Text extract:
____

Parenthood is always an adventure.

No matter how many books you read or how much advice you glean, all bets are off once that little bundle of infant joy lands in your life. None of us are ever quite prepared to be first-time mothers or fathers.

Of course, there’s a difference between “not quite prepared” and “Wowser! That’s what a baby looks like?!” Ben—at least initially—falls into the latter category.

Ben, a twentysomething bartender still trying to figure out what to be when he grows up, has his bachelor lifestyle turned upside down when a baby named Emma lands on his doorstep. The baby’s his, Ben discovers via note. But mother Angela seems to want nothing to do with either of them. After toying with the idea of putting Emma up for adoption, Ben decides to keep her—despite the fact that he believes Formula is a car racing term and Pampers is what he does to himself after a particularly hard day at work.

Thankfully, Ben has a bit of moral (or, at least, somewhat moral) support. Danny, his muscular brother, and Tucker, his diminutive best friend, share Ben’s apartment—which now means they share feeding and diaper-changing duties too. Riley, one of Ben’s childhood friends and an aspiring lawyer, provides a bit of maternal influence (even though she has just as much experience mothering as Ben has fathering). And if things get really tough, Ben can always call on his own mother, Bonnie, to save the day.

In all of that, Baby Daddy is as pat and predictable as sitcoms get these days. The series adheres to the ol’ “guys don’t know anything about babies” trope, even though many of us 21st-century fathers changed just as many diapers and spent just as many nights holding colicky babies as their moms did. And then there’s the premise of three guys raising a baby—one that’s more or less pilfered from, well, Three Men and a Baby, a movie made in 1987. (And that film was itself based on an earlier French movie, 3 Hommes et un Couffin.)

The content is similarly predictable. Semi-gross gags, a staple of any I’m-not-ready-to-raise-a-kid type of movie or TV show, range all the way from smelly diapers to spit-up to, well, smelly diapers again. Ben and Tucker have pretended to be a gay couple. Ben’s apartment serves as a temporary home to coarse language, and it’s pretty clear that none of Emma’s clueless caretakers plan to let something like a baby get in the way of any potential one-night stands. Relationships come and go with the changing seasons, while Danny and Riley weave a rather tedious unrequited love story through the proceedings. (It’s like Friends‘ Ross and Rachel if Ross had a baby.)

But as familiar as it is and as mildly foul as it can be at times, Baby Daddy is still relatively good-hearted by modern sitcom standards, with a sweet, well-meaning core. Ben—scared as he is of fatherhood—wants to be a good daddy to his little girl. He loves her, after all. And he’s not the only one. As Tucker says near the end of the program’s pilot episode, “We have a baby now. We kinda have to be adults.”

____

Dataset:
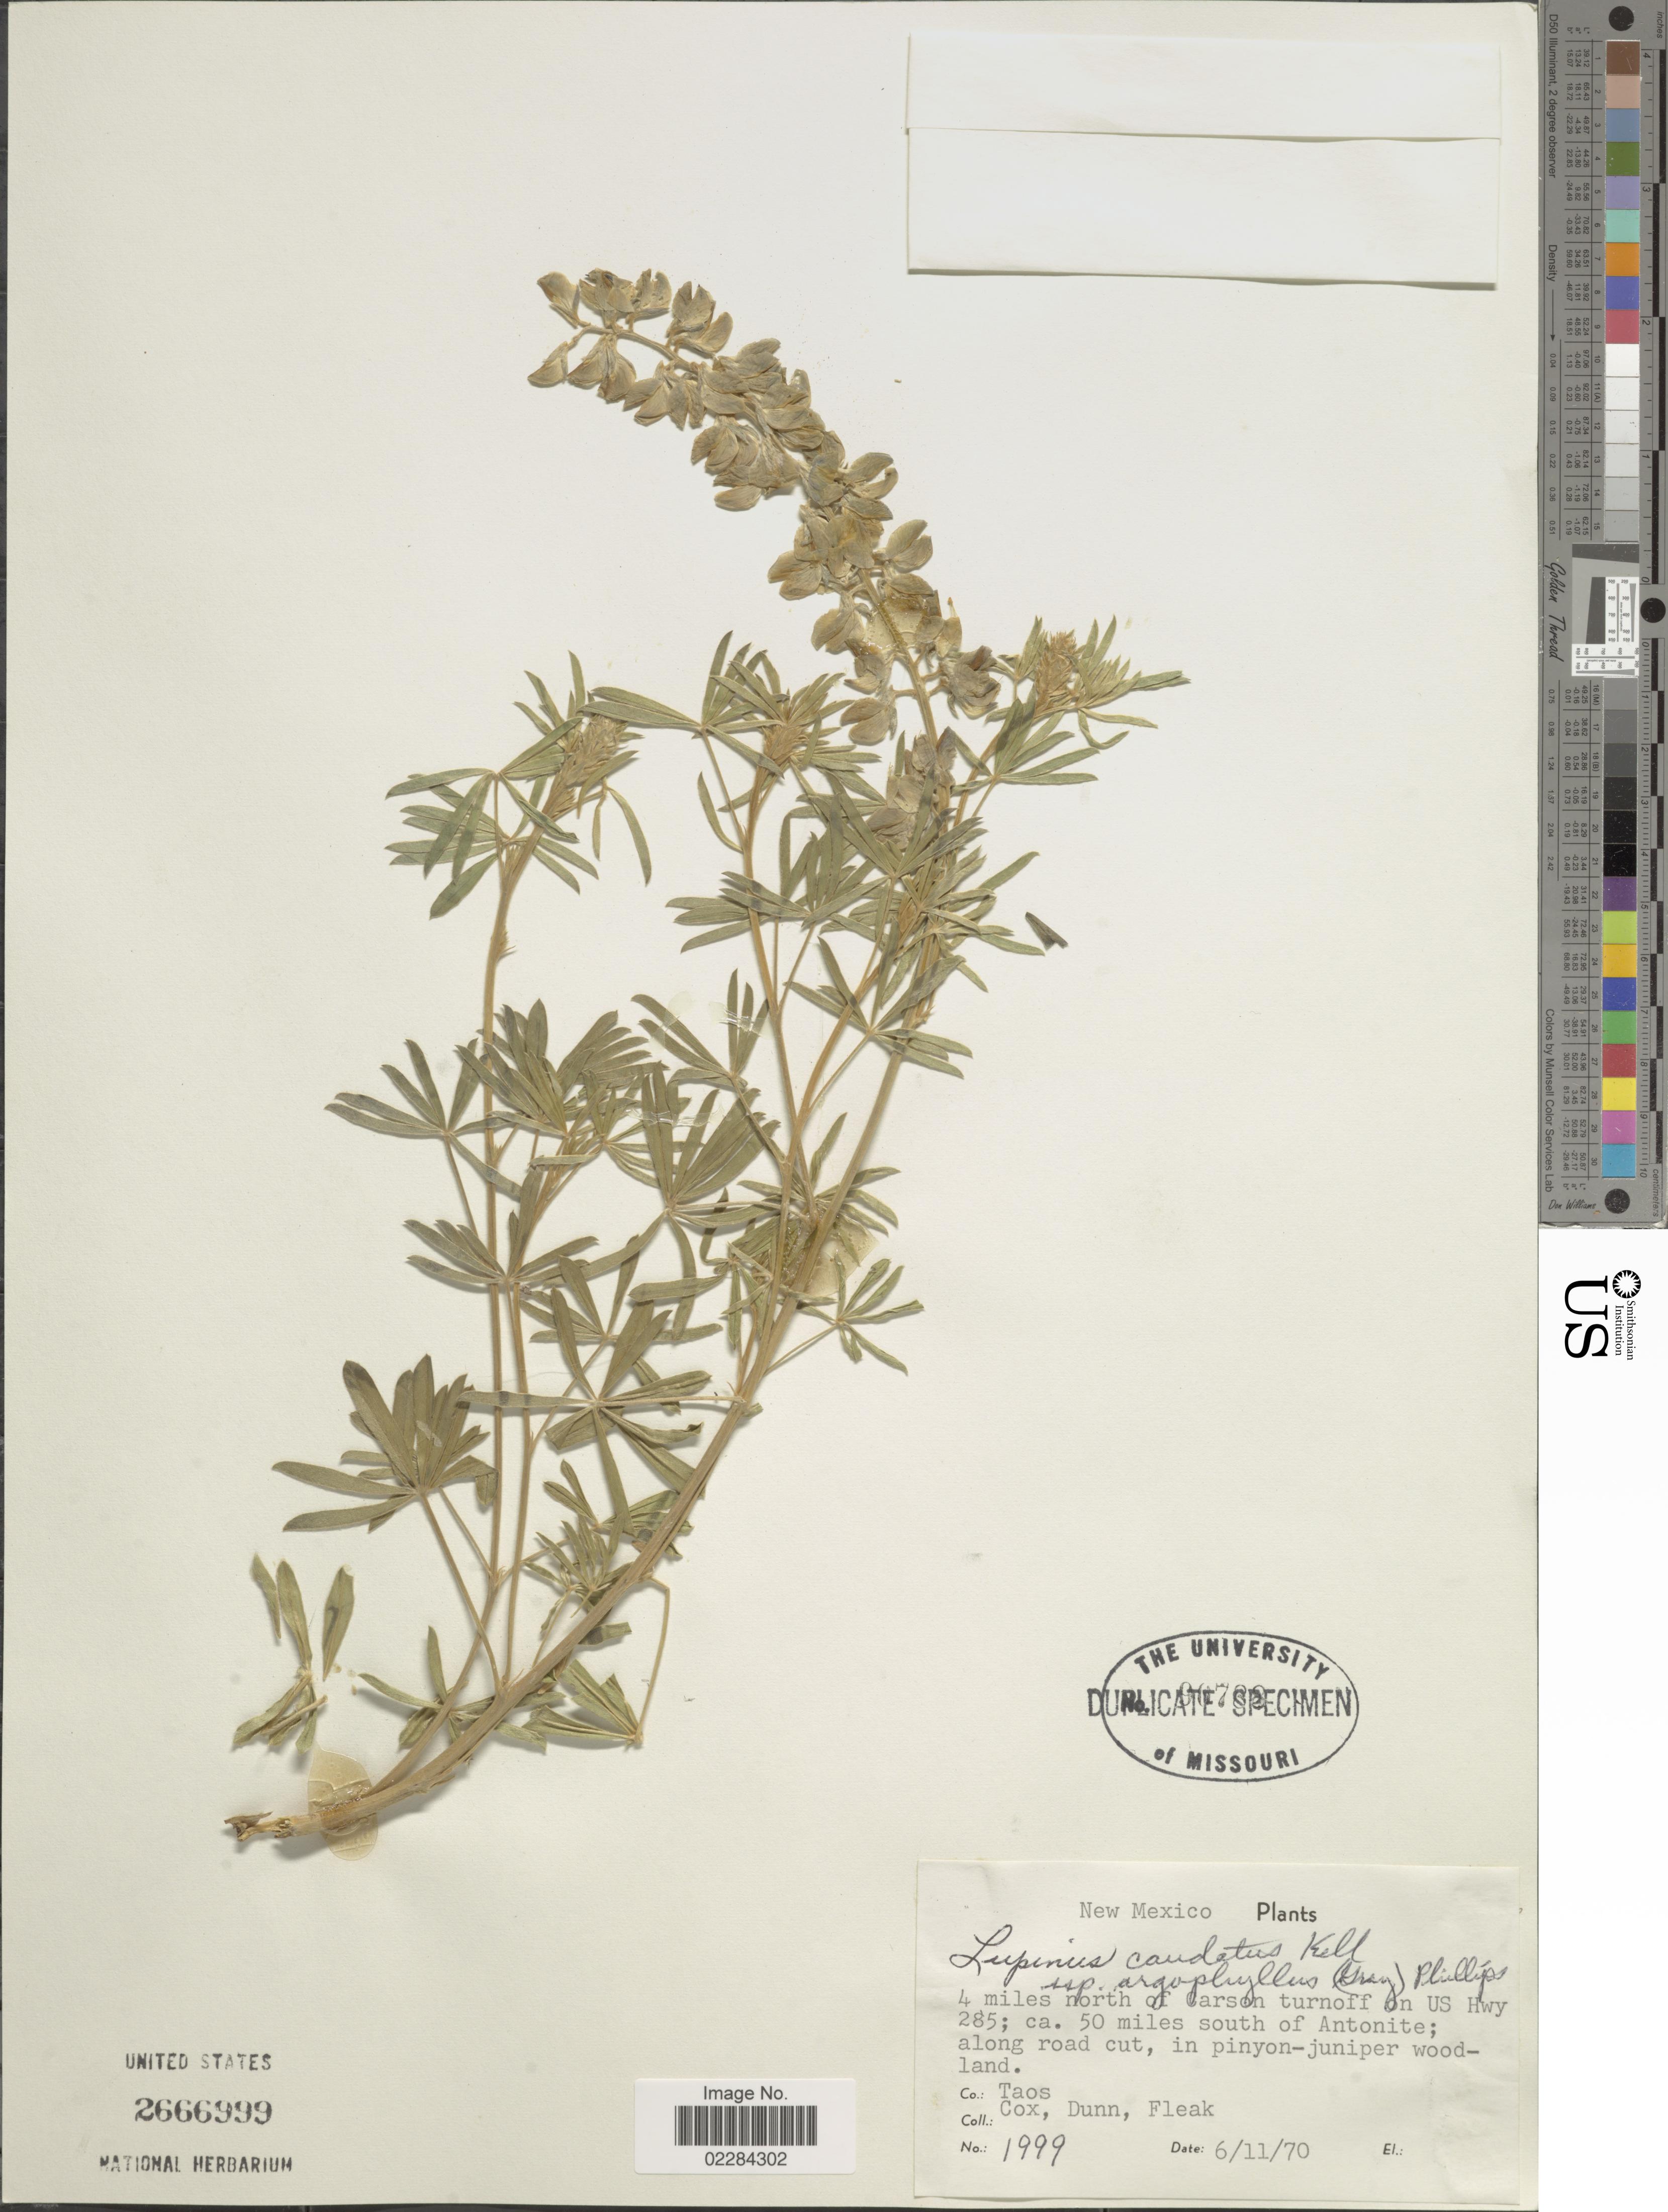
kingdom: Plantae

____

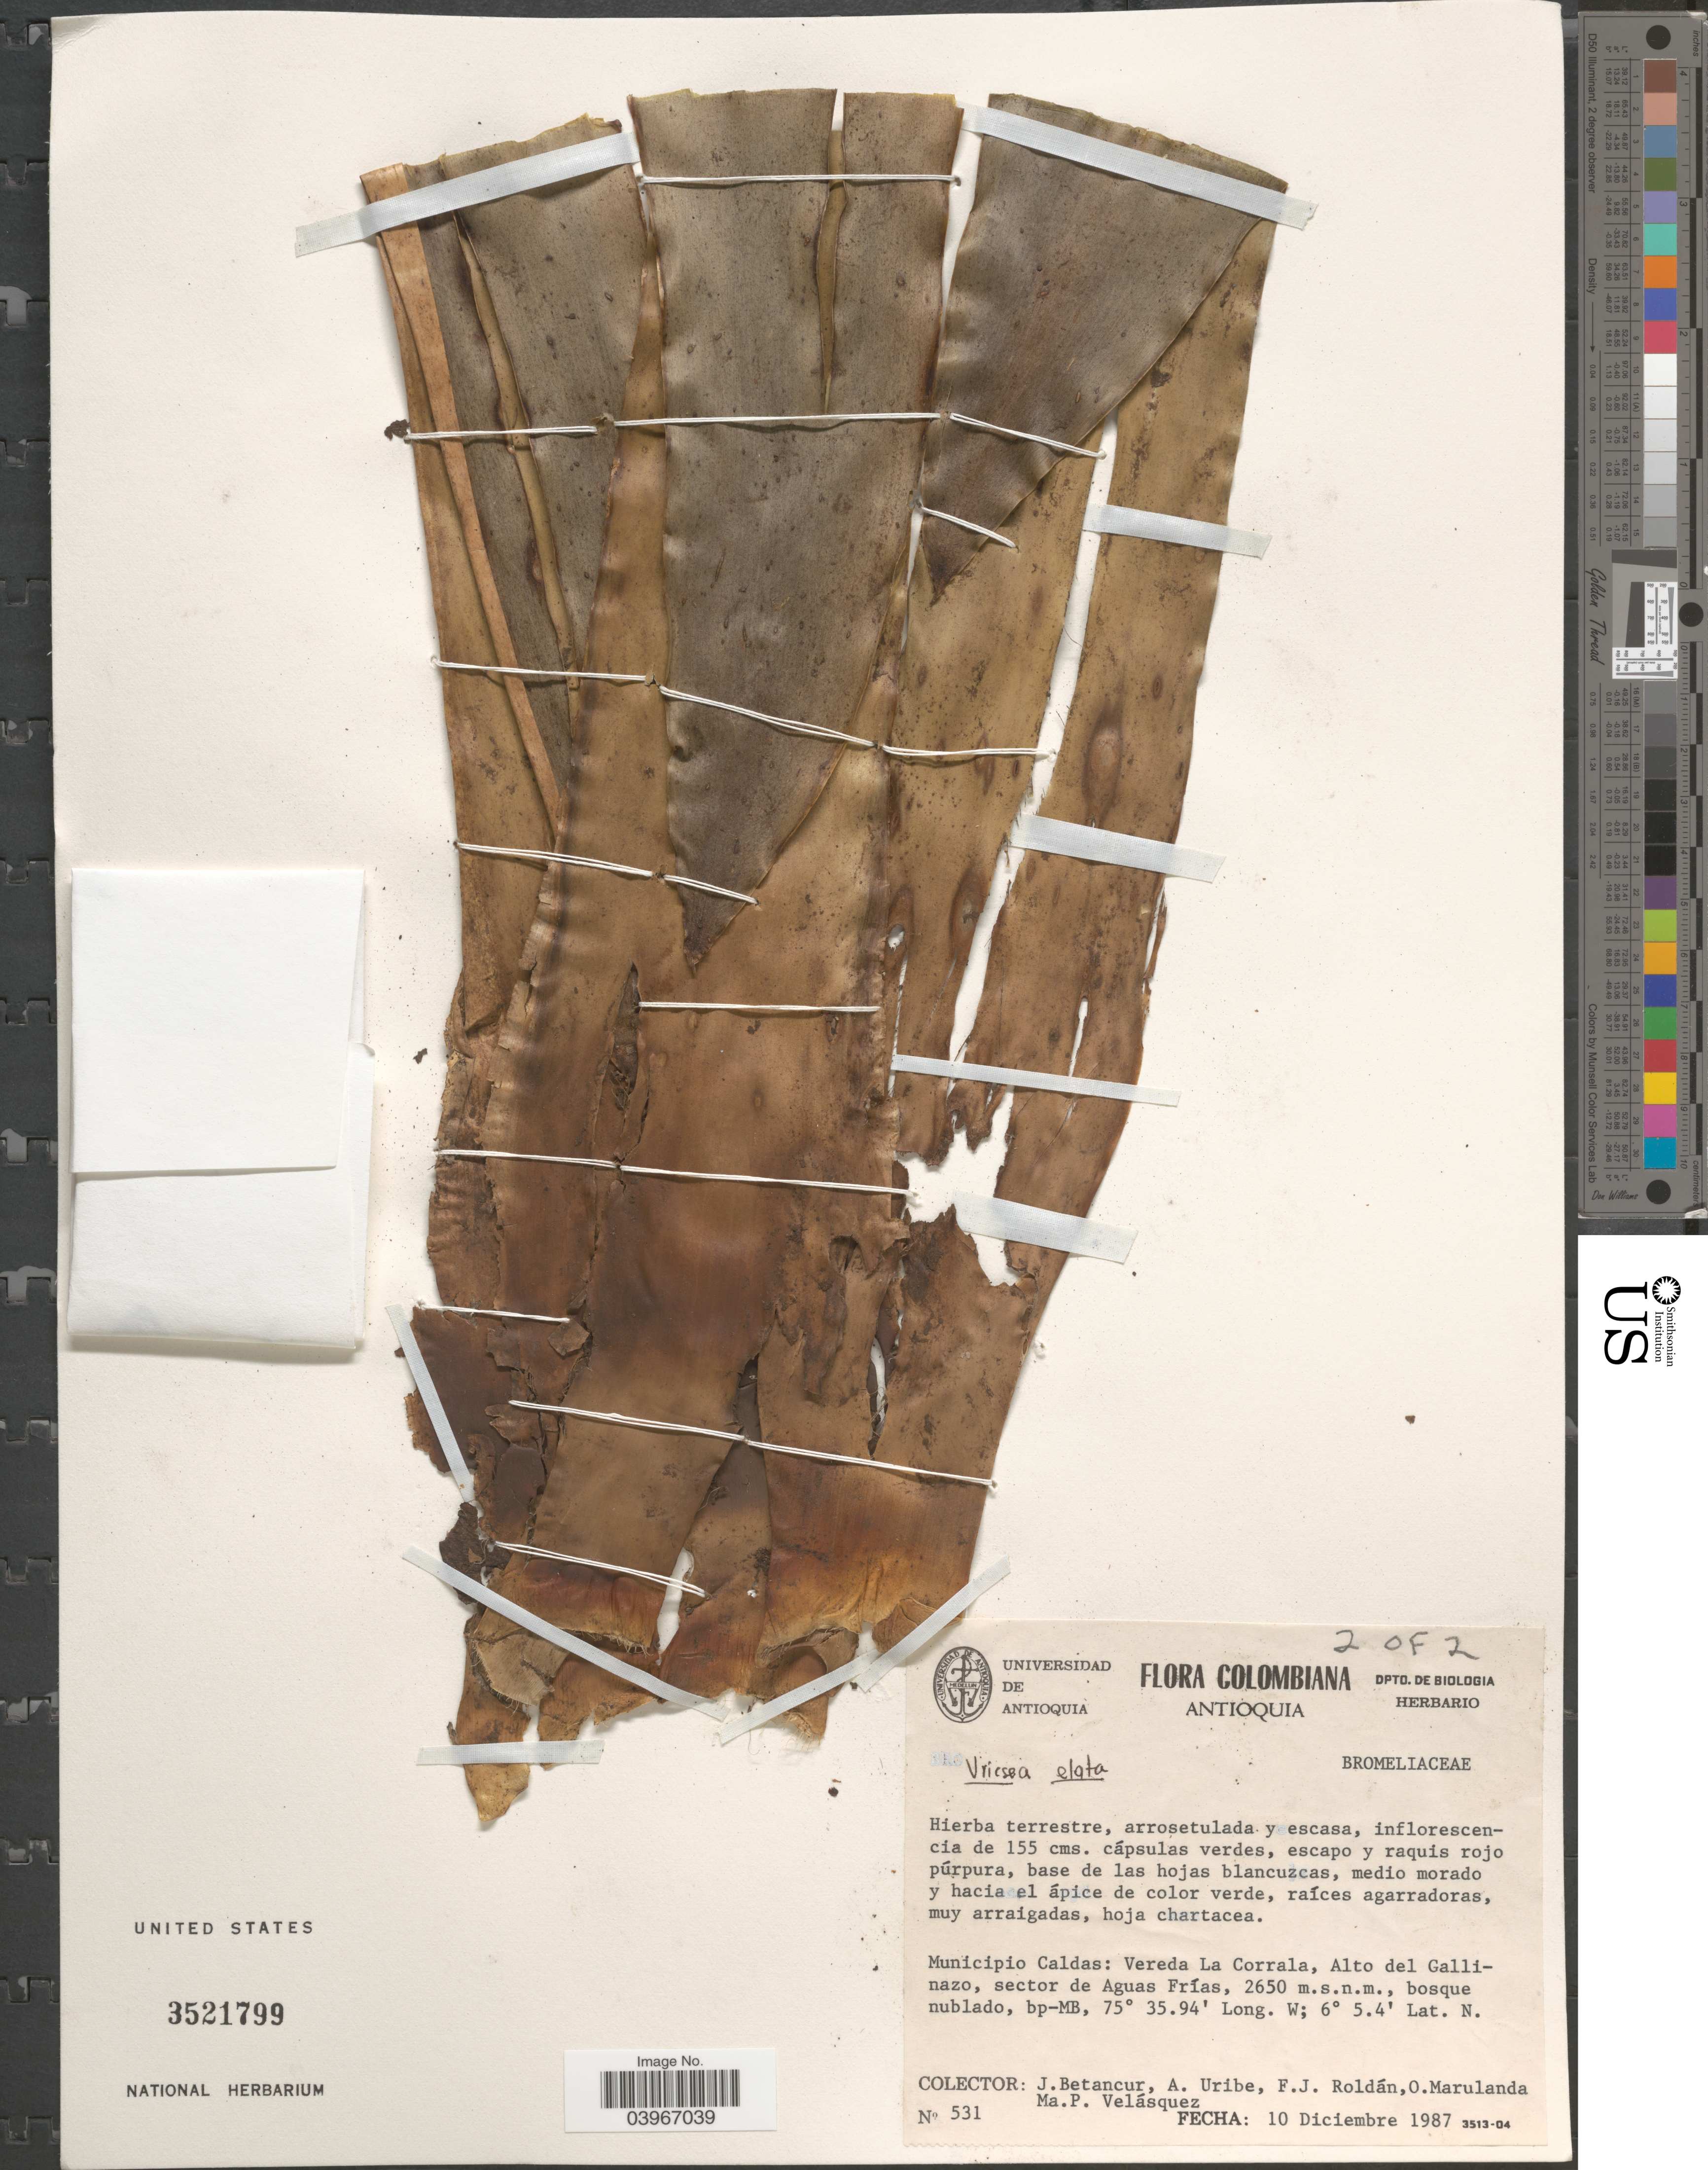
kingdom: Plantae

____

What is needed: Rewrite the Baby Daddy review, starting at the words "Of course, there’s" and ending after "the latter category.", with "Wowser" changed to "Whoa".

Solution to the exercise:
Of course, there’s a difference between “not quite prepared” and “Whoa! That’s what a baby looks like?!” Ben—at least initially—falls into the latter category.